I avoid paying bills by yelling, ” Not it!” and throwing the envelopes back at the mail lady.
A no carb diet can make you detached, remote and standoffish so occasionally you should eat aloof of bread.
Her: tell me want I want to hear baby
Me: your order is on its way
Her: oh god, yes!
I have many hidden talents. Just wish I could find ’em.
FUN PRANK: tweet “going hang gliding!!!!” then don’t tweet again for 12 years
THERAPIST: what’s wrong?
WIFE: he always narrates real life-
ME: she complained
WIFE: see!
ME: she exclaimed
WIFE:
ME: she was speechless
I’m going to break into your house and steal that thing with the little wheels on it under the plate in your microwave.
poor people: innuendo
rich people: hoteluendo
All 3 kids need braces so I explained to them that they will have beautiful teeth but no further education.

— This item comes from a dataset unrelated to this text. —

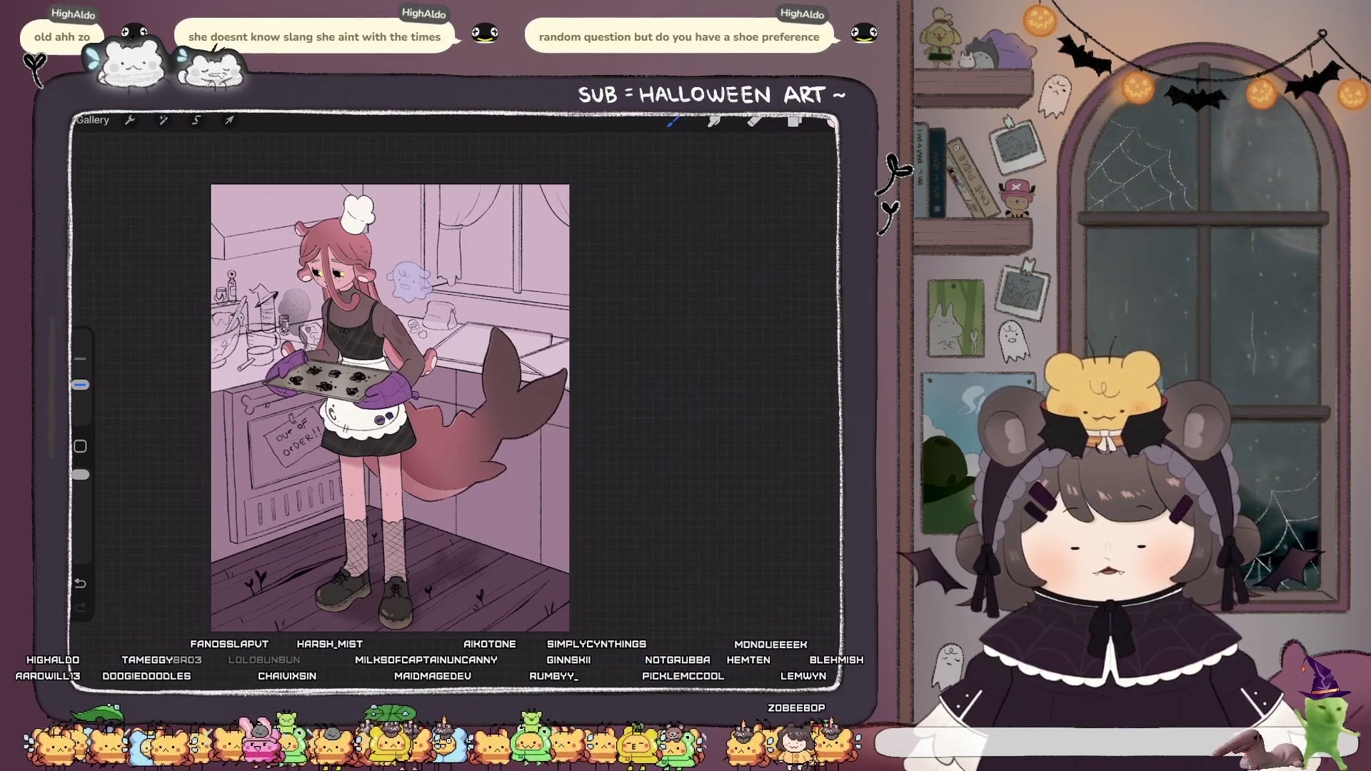
scroll(435, 385, "up", 5)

The airline I’m traveling in just made an announcement that said all mobile phones, laptops and PAGERS should be switched off. If I own a pager in 2022, I won’t need an airplane to travel. I’ll just use my time machine.
Some of you people, plus the magic marker I ate earlier, make me sick.
It’s not rude to hand visitors a timer when they show up, right??
Ironing boards are just surf boards that stopped pursuing their dreams and got a real job instead.
Worst bar ever.
Do you think Jesus described his hair color as light blonde or summer wheat?
Had a tiny prick in my gums today at the dentist
Anyway, thought of you
Cute stranger: *smiles at me*
Me: *already imagining who will get custody of the dog*
RIP Ronaldo’s Moth. The world’s most famous footballing insect has died after a long and illustrious career. He was 6 weeks old.
A guy said he fantasizes about me in a bathtub filled with Big Mac sauce and I said YOU’RE DISGUSTING AND DISTURBED and see you at 8, Brian.
So who WERE Huey, Dewey and Louie’s parents, anyway? And why did they let them spend so much time with their insane, pantsless uncle?
I don’t trust any company that has a commercial with happy employees in it.
Oh no Moo Deng noo!!
With regard to that five second rule – do they have to be consecutive seconds?
Dad: Want a donut?
Me: YES!
Dad: *punches my leg* Hurts don’t it lol.
Me: *tasers him* HERTZ DON’T IT LOL.
‘NO NO NO NO NO NO’ – My brain, every time words start coming out of my mouth.
A grasshopper just jumped onto my foot and I reacted like I was being attacked by a shark.
My cousin is supposedly into taekwondo but he never finished his training.
He has a belt in partial arts
I saved a ton money on a security system by hanging a picture of my paycheck on the front door.
Me: I’m so bored.
Dog: Have you considered running from window to window and barking at stuff outside?
Me: That’s the dumbest ide- OHMIGOD! *runs to window* The FedEx truck! *runs to other window* It might be my Amazon delivery! *runs to front door* IT’S TURNING UP OUR STREET!